Given the indispensability of intercessory prayer for Christ-honouring pastoral ministry, it is surely not unreasonable to conclude that a pastor who does not spend as much time interceding for individuals as he does in sermon preparation is wrongly motivated. He is, to quote the aphorism, in love with preaching; he is not loving people, neither the found nor the lost.
In short, he is going on an ego-trip.
This is a sobering warning for those of us schooled in rigorous expository preaching as an antidote to past evangelical pietism.
The Revd Lewis’s excellent chapter is rather spoiled by the appendix. He tells an anecdote about a prayerful missionary to whom God reportedly revealed his intention to use a specific individual to evangelise Nepal: -
this was a case of a given assurance, a prophetic revelation of God’s Spirit, and it was given to a man of prayer. God does not tell His secrets to those who only drop in for a chat.

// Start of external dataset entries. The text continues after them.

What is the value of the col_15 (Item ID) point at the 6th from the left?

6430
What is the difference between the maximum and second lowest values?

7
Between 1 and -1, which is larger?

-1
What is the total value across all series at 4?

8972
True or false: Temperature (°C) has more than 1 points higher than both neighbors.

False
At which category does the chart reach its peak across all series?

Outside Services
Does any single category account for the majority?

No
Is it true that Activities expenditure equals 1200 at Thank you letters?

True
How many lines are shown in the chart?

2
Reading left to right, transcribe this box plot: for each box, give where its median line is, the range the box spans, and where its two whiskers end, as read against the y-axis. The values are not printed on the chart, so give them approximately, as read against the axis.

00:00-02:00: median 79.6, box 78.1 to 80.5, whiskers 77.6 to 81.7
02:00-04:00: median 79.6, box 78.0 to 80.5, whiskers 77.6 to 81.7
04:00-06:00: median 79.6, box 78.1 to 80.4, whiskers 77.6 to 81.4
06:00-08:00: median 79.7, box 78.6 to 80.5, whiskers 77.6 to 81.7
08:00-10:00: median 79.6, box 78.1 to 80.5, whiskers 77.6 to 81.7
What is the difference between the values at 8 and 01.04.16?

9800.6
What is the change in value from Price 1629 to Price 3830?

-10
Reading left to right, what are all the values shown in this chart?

The problem with such a view of prayer is that it can lead to competitive legalism. Up your intercessory prayer hours and you’ll get privileged inside information from on high denied to others. That can unfortunately be used an excuse for prayerlessness by modern pastors wanting to emphasise the dangers of past evangelical legalism.
Cranmer’s Curate is inspired and humbled by the example of Ephaphras whose pastoral prayer Paul commends in his letter to the Colossians:
He is always wrestling in prayer for you, that you may stand firm in all the will of God, mature and fully assured (Colossians 4v12 – NIV).
What a man! And, significantly in the context of Colossians, Paul says nothing about him being told secrets.